- _Activity_: The expected output is the data itself, duplicated in full.
━━ Provided records
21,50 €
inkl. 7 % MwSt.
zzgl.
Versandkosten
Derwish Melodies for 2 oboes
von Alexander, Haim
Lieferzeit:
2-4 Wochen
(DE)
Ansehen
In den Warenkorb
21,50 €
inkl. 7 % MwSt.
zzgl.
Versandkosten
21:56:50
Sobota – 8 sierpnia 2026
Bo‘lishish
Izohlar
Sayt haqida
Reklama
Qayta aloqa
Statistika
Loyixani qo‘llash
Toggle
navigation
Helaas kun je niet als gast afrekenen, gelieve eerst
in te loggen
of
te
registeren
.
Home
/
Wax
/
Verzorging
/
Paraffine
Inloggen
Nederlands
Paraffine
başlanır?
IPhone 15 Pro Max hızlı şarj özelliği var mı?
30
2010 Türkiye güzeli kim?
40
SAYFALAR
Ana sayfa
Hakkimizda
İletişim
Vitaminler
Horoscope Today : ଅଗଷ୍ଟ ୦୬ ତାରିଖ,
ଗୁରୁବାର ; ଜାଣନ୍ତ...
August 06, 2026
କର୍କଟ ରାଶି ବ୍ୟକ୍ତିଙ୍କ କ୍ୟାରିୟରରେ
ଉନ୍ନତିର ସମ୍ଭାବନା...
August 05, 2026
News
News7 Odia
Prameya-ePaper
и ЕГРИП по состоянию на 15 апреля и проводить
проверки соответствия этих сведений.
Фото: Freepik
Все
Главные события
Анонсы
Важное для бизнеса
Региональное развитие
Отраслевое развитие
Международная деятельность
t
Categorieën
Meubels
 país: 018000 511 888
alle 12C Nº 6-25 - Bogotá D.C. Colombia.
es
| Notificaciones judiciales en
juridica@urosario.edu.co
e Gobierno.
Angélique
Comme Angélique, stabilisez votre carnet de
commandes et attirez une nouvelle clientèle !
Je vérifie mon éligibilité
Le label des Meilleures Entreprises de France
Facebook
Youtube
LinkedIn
━━━━
- _Written response_:
21,50 €
inkl. 7 % MwSt.
zzgl.
Versandkosten
Derwish Melodies for 2 oboes
von Alexander, Haim
Lieferzeit:
2-4 Wochen
(DE)
Ansehen
In den Warenkorb
21,50 €
inkl. 7 % MwSt.
zzgl.
Versandkosten
21:56:50
Sobota – 8 sierpnia 2026
Bo‘lishish
Izohlar
Sayt haqida
Reklama
Qayta aloqa
Statistika
Loyixani qo‘llash
Toggle
navigation
Helaas kun je niet als gast afrekenen, gelieve eerst
in te loggen
of
te
registeren
.
Home
/
Wax
/
Verzorging
/
Paraffine
Inloggen
Nederlands
Paraffine
başlanır?
IPhone 15 Pro Max hızlı şarj özelliği var mı?
30
2010 Türkiye güzeli kim?
40
SAYFALAR
Ana sayfa
Hakkimizda
İletişim
Vitaminler
Horoscope Today : ଅଗଷ୍ଟ ୦୬ ତାରିଖ,
ଗୁରୁବାର ; ଜାଣନ୍ତ...
August 06, 2026
କର୍କଟ ରାଶି ବ୍ୟକ୍ତିଙ୍କ କ୍ୟାରିୟରରେ
ଉନ୍ନତିର ସମ୍ଭାବନା...
August 05, 2026
News
News7 Odia
Prameya-ePaper
и ЕГРИП по состоянию на 15 апреля и проводить
проверки соответствия этих сведений.
Фото: Freepik
Все
Главные события
Анонсы
Важное для бизнеса
Региональное развитие
Отраслевое развитие
Международная деятельность
t
Categorieën
Meubels
 país: 018000 511 888
alle 12C Nº 6-25 - Bogotá D.C. Colombia.
es
| Notificaciones judiciales en
juridica@urosario.edu.co
e Gobierno.
Angélique
Comme Angélique, stabilisez votre carnet de
commandes et attirez une nouvelle clientèle !
Je vérifie mon éligibilité
Le label des Meilleures Entreprises de France
Facebook
Youtube
LinkedIn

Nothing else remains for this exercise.